Reading text:

Bring In the Calvalry — Knowing When to Ask for Help

  1. Sign #1 it’s time to get help: You tried. And failed.
  2. Sign #2 it’s time to get help: You’ve realized how little you know.
  3. Sign #3 it’s time to get help: You can’t get started / keep going
  4. Sign #4 it’s time to get help: You’re completely preoccupied
  5. Sign #5 it’s time to get help: You can swing the financial implications / outlay
  6. Sign #6 it’s time to get help: You have options
  7. Sign #7 it’s time to get help: Your priorities change
Photo by Dakota Roos on Unsplash

I’ve been trying to rehab a house on my own.

I tried to do it all ‘myself’ (and with friends/family who were more than willing to lend a hand…thank you to all you amazing people, first). Really ‘myself’ just means DIY, homeowner-guess-and-check, ‘meh, that looks ok’ style.

And I’ve learned that some things just aren’t worth going alone. I’ve learned many lessons along the way of homebuilding and renovating…many along the lines of understanding when it’s time to seek support.

I’m sharing these concepts with context to my current house project. In reality, they extend to many aspects of life. I hope that my renovation journey acts as an analog to you and your path (our paths).

Here are some signs you should seek some help (in whatever you’re striving for).

  1. You tried. And failed.
  2. You’ve realized how little you know.
  3. You just can’t get started / keep going.
  4. You’re completely preoccupied.

Collected material:
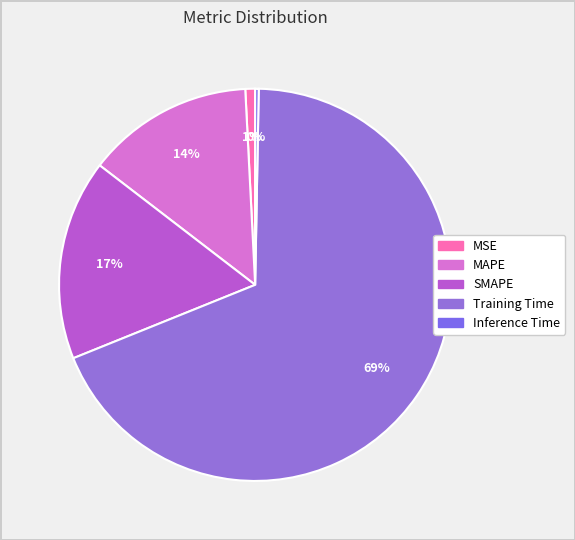

Combined, what portion of the pie is Inference Time and MAPE?

14.1%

Exercise tasks:
**A.** Decide whether each statement agrees with the piece on asking for help. Answer yes or no, and quote the words from the piece that decide it.
(i) The writer has been rehabbing the house with no help from friends or family.
(ii) The writer says the lessons apply beyond the house project.
(iii) Having options is one of the signs that it is time to get help.
**B.** In the piece on asking for help, condense the paragraph beginning "I tried to do it all" into two shorter sentences that keep its main facts.
The listing has no connection to the text about knowing when to ask for help.

Solved problems:
**A.**
(i) No: "and with friends/family who were more than willing to lend a hand"
(ii) Yes: "In reality, they extend to many aspects of life."
(iii) Yes: "Sign #6 it’s time to get help: You have options"

**B.** I tried to do everything myself, with willing friends and family lending a hand, and I thank them first. In practice, "myself" means a DIY, guess-and-check homeowner approach that settles for "that looks ok."